Published July 10, 2026
Emmy Rossum has revealed that her years-long equal pay battle on Shameless was only resolved because news of the dispute leaked to the public, and even then, the turnaround was astonishing.
Speaking on Call Her Daddy with host Alex Cooper, Rossum described how a pay standstill that had dragged on for more than five years was settled within a single day once the story became public in late 2016.
"I was on a writer's retreat, and I was procrastinating, and I opened up Twitter, and it was a headline that we were in a stalemate, and I was shook," she said.
"It's a private business negotiation, and I never imagined it would become public."
Within hours, the tide had turned.
"People seemed to write other articles, like immediately commenting on that, being quite surprised that I wasn't already being paid equal. And it was resolved within a day. I was shocked, and quite frankly, very, very surprised that we actually got it."

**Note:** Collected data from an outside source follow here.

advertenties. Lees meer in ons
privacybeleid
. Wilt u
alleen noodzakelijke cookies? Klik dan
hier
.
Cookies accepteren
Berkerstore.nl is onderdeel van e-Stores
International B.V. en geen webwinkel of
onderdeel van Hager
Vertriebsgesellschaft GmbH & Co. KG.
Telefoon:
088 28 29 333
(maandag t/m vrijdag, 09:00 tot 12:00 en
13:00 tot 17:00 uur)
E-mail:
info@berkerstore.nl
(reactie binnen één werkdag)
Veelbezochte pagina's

Rossum played Fiona Gallagher, the fiercely capable eldest Gallagher sibling, across all 11 seasons of Showtime's Shameless from 2011 to 2021.
William H. Macy was the marquee name when the show began, and Rossum acknowledged that his higher salary "made a lot of sense" at the outset given her relative inexperience in television.
But Fiona quickly became the show's standout character, and Rossum emerged as Macy's clear co-lead, in many episodes, she had more screen time than his character Frank.
Her first attempt to renegotiate came ahead of season three, when her team felt the evidence of her contribution was strong enough to make the case.
It was denied.
"We didn't get it… and that's fine. We tried and we didn't get it," she said, adding with characteristic pragmatism: "It's always scary asking for what you think you are worth. It's their job to make the show for as little as possible to make the most profit. That's any business."
The request ahead of season eight was similarly "shut down pretty fast," leaving the situation in a stalemate that Rossum wasn't sure would ever be resolved.
Then the leak happened, and everything changed.
Macy had publicly backed his co-star throughout. He told TMZ at the time that it was "about fucking time" she received equal pay, adding: "She works as hard as I do. She deserves everything."
At Vulture Fest in 2017 he was equally direct: "Who's the center of the show? It's Fiona. Of course she should get paid."
Rossum returned for seasons eight and nine before departing to focus on her own projects, including developing Peacock's Angelyne and establishing a production company.
She was clear that her exit had nothing to do with lingering resentment.
"I only desire to remain professional, and my focus is never on money, it's on what's fair and what's right," she told Cooper.
"It was really about being valued equally when I was doing equal work. For me, it was as simple as that. I was very, very happy when we got it, and very, very happy for what it seemingly did for other women."